Inevitably emotions are high when a disparate group is confined to a small area for a long time and away from their families and other everyday supports. Not surprisingly, their heart health was not the same as when they arrived. Blood pressure was higher and the metabolic pattern of their blood less healthy. This was remedied with a regular supervised exercise program.
In summer there was a general feeling of “joie de vivre” as expeditioners conducted most of their work activities for the year. These often involved long hikes, moving large items of equipment and other physically demanding tasks. More light and milder weather allowed more time for outside leisure activities too as they explored the extraordinary Antarctic landscape and fauna.
Their blood pressure and metabolic profile improved markedly. The same exercise program they had undertaken in winter did little to improve these further as they were already at peak or near peak fitness.
What about heat?
This is an extreme example of what happens to many of us in temperate climates across the seasons and most smaller studies have reported a similar pattern to Sweden. Sudden variations in temperature also seem to be associated with heart attacks.
In Sweden and Antarctica there are very cold winters and much warmer summers. What about in the tropics where extreme heat is a defining climatic feature. A study in Pakistan also found a winter peak in admissions to coronary care units in winter. However, there was another peak in mid-summer when temperatures were highest.
So, by all means keep warm and comfortable in winter but get out and do something too. Look after your risk factors and see your doctor regularly for a heart check.
Citation : David Erlinge, M.D., Ph.D., cardiology head, Lund University, Lund, Sweden; Usman Baber, M.D., assistant professor, cardiology, Icahn School of Medicine at Mount Sinai, New York City, JAMA Cardiology
A second study in Taiwan also found that when temperatures fall, heart attack risk may rise:
When temperatures fall, heart attack risk may rise
Colder weather may raise the risk for a heart attack, a preliminary study suggests.
Researchers in Taiwan found that heart attack rates fluctuated seasonally, with more occurring in winter than summer. When the temperature fell below 59 degrees Fahrenheit, heart attacks increased dramatically, the study authors said.
“When the temperature drops, people at high risk of a heart attack should be put on alert for symptoms such as chest pain and shortness of breath,” said study author and cardiologist Dr. Po-Jui Wu.
For the study, the researchers analyzed health records from more than 40,500 Taiwanese heart attack patients from 2008 to 2011.
That information was then stacked up against two other databases.
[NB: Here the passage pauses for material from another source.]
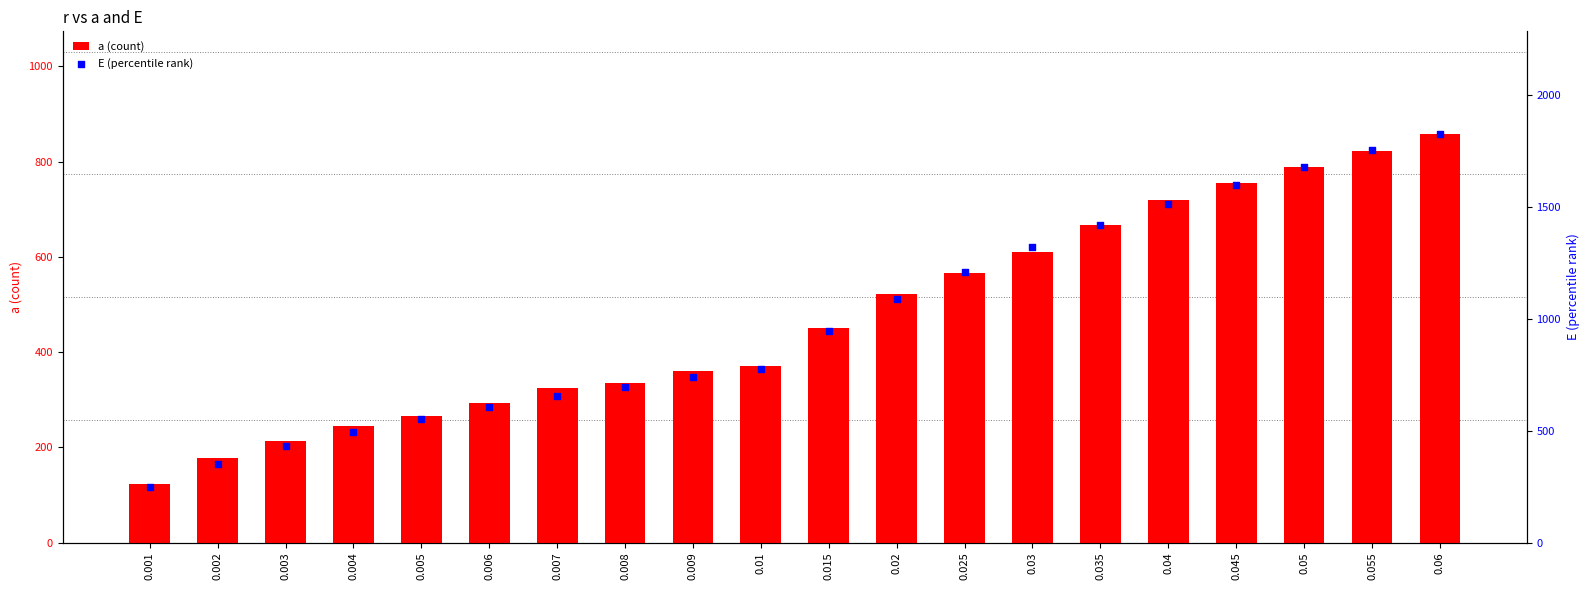

Which series has the widest spread of Y values?

E (percentile rank)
One contained information about nearly 920,000 adults who had never had a heart attack, while a second tracked local weather patterns collected by the Taiwan Central Weather Bureau.
The researchers found that colder weather, changes in weather, and strong winds each were tied to increased heart attack risk the next day.
The study couldn’t prove a cause-and-effect relationship. However, the researchers advised taking public health measures to alert high-risk patients—perhaps via smartphone messaging—when problematic weather changes are coming.
“At-risk groups include people who had a previous heart attack, the elderly, or those with risk factors such as diabetes, high blood pressure, smoking, obesity, and sedentary lifestyles,” said Wu, of Kaohsiung Chang Gung Memorial Hospital in Kaohsiung City, Taiwan.
The findings were presented this week in Taiwan at a meeting of the Asian Pacific Society of Cardiology.
“Heart attacks can cause people to die suddenly, so it is essential to urgently seek medical assistance when symptoms occur,” Wu added in a news release from the European Society of Cardiology.